Et voilà qu’on nous raconte que Sarkozy a sauvé l’Europe ou du moins l’euro en menaçant Angela Merkel de faire sortir la France de la zone euro si elle s’entêtait à refuser le plan de sauvetage de la Grèce. C’est l’Espagnol Zapatero qui aurait raconté que le président français aurait tapé du poing sur la table et sans doute des pieds sous la dite table et que la chancelière allemande aurait fini par céder.

Mais si on veut bien croire que Sarkozy ait fait une telle colère, à qui fera-t-on croire qu’Angela Merkel ait pu être sensible à un tel argument. Elle a été la première à dire qu’il fallait faire sortir de la zone euro les pays « pourris » qui risquaient d’entraîner dans leur chute tous les autres. L’Allemagne qui a su, avant tous les autres, prendre les mesures d’austérité qui s’imposaient, qui est devenue la « vache à lait » de l’Europe et qui a vu sa monnaie dépréciée quand le mark s’est transformé en euro est pour le moins eurosceptique. Les dernières élections régionales l’ont bien prouvé en faisant perdre à Mme Merkel sa majorité à la Haute Assemblée.

En France, on parle continuellement de l’axe franco-allemand, « moteur de l’Europe ». De l’autre coté du Rhin, on est beaucoup moins convaincu du rôle primordial de Paris. Pour les Allemands, la France est un pays « Club Med » qui n’a jamais su gérer ses finances et qui a laissé péricliter et son industrie et son agriculture.
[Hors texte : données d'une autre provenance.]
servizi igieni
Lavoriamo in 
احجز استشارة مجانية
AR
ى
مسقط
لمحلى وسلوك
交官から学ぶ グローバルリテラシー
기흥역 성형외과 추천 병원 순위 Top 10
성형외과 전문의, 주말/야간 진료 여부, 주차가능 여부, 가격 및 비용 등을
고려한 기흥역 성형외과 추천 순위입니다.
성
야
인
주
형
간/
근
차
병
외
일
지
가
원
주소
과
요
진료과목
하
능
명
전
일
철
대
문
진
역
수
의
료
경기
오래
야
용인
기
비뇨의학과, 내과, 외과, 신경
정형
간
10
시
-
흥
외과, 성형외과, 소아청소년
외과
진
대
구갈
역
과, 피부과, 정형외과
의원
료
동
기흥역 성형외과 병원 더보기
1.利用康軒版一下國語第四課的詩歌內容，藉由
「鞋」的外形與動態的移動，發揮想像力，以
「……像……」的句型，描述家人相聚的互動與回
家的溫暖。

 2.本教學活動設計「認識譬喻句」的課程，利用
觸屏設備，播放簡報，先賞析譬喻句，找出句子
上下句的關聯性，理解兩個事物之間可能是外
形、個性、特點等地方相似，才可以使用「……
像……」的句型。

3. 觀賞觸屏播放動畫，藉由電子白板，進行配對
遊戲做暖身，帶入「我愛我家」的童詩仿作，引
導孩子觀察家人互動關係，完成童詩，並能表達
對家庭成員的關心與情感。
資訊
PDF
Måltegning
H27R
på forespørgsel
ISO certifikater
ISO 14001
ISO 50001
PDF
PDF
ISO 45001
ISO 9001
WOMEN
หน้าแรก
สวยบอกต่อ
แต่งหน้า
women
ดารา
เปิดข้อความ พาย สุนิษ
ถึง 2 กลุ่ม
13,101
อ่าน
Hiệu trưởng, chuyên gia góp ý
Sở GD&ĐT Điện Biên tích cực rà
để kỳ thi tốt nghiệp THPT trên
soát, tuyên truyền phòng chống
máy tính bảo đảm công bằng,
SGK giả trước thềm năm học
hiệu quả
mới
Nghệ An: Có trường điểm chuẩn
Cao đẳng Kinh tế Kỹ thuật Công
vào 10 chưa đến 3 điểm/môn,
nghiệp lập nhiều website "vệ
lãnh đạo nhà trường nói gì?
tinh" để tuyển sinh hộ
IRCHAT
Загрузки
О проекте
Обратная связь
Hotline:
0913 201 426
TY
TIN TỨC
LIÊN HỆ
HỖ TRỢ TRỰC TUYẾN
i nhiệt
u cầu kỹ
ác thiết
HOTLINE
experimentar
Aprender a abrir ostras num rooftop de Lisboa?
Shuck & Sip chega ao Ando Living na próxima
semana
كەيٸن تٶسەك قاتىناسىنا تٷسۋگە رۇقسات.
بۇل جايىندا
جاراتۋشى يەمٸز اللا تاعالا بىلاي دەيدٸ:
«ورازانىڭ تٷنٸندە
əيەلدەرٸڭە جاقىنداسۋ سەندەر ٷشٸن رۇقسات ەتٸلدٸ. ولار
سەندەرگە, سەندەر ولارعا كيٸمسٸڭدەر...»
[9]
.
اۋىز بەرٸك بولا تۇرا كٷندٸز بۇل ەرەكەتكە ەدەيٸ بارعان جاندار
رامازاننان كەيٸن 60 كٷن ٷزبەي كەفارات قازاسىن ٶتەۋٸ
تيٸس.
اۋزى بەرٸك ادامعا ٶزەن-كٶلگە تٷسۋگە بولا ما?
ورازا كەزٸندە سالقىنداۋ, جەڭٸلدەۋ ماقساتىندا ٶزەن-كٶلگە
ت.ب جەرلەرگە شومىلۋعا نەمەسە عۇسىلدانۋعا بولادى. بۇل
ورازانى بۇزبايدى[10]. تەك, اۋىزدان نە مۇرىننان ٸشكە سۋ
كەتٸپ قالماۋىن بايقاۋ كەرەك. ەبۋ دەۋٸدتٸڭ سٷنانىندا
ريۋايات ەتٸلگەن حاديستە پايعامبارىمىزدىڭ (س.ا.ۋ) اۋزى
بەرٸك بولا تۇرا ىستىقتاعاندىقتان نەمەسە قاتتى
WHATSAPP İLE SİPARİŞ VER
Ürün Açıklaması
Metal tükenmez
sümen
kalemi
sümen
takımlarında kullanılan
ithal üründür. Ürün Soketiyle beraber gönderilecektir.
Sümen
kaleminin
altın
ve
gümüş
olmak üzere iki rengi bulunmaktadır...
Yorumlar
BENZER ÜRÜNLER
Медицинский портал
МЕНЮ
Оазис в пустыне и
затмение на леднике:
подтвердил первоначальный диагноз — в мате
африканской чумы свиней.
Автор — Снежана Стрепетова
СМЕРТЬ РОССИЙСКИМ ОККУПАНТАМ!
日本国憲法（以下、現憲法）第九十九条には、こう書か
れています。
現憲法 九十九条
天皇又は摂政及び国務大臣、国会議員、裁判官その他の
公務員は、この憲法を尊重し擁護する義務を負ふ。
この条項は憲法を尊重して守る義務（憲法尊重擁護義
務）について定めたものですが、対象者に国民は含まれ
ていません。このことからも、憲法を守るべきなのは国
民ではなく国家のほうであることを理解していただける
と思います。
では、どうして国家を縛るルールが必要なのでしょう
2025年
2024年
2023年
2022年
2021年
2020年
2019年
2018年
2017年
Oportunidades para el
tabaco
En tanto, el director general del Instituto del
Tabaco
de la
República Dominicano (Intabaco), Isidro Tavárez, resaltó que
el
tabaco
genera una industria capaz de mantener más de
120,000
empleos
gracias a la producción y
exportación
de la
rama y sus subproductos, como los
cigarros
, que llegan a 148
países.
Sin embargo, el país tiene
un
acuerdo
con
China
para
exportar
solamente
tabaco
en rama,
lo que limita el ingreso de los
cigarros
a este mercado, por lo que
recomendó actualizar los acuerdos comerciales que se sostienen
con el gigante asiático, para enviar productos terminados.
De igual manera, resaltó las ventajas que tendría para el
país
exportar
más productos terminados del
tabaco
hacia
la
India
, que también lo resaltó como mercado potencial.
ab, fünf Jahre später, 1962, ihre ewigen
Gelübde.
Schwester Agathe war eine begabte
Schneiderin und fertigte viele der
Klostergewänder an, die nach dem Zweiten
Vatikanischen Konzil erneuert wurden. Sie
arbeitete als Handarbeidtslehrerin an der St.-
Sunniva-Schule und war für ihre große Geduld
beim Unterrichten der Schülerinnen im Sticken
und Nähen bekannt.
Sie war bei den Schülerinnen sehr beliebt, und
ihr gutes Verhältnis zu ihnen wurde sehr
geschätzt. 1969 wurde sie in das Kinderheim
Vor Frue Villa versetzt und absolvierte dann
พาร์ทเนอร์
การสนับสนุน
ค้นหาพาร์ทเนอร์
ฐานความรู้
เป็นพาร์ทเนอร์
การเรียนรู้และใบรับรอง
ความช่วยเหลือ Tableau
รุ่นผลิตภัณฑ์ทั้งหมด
Mme Merkel a fini par accepter le fameux plan de sauvetage, non pas parce que Sarkozy faisait une colère mais parce que tout le monde a reconnu que les conditions draconiennes que la chancelière voulait imposer à la Grèce étaient, en effet, nécessaires pour que le prêt accordé à Athènes ne le soit pas totalement à fonds perdus. Ce n’est pas elle qui a cédé devant le chantage bien enfantin de Sarkozy, ce sont les autres qui ont cédé devant le réalisme allemand.
Sarkozy avait simplement été un peu ridicule.

D’ailleurs, en fin de journée et, sans doute après un coup de téléphone de Paris, l’entourage de Zapatero démentait timidement cette version des faits.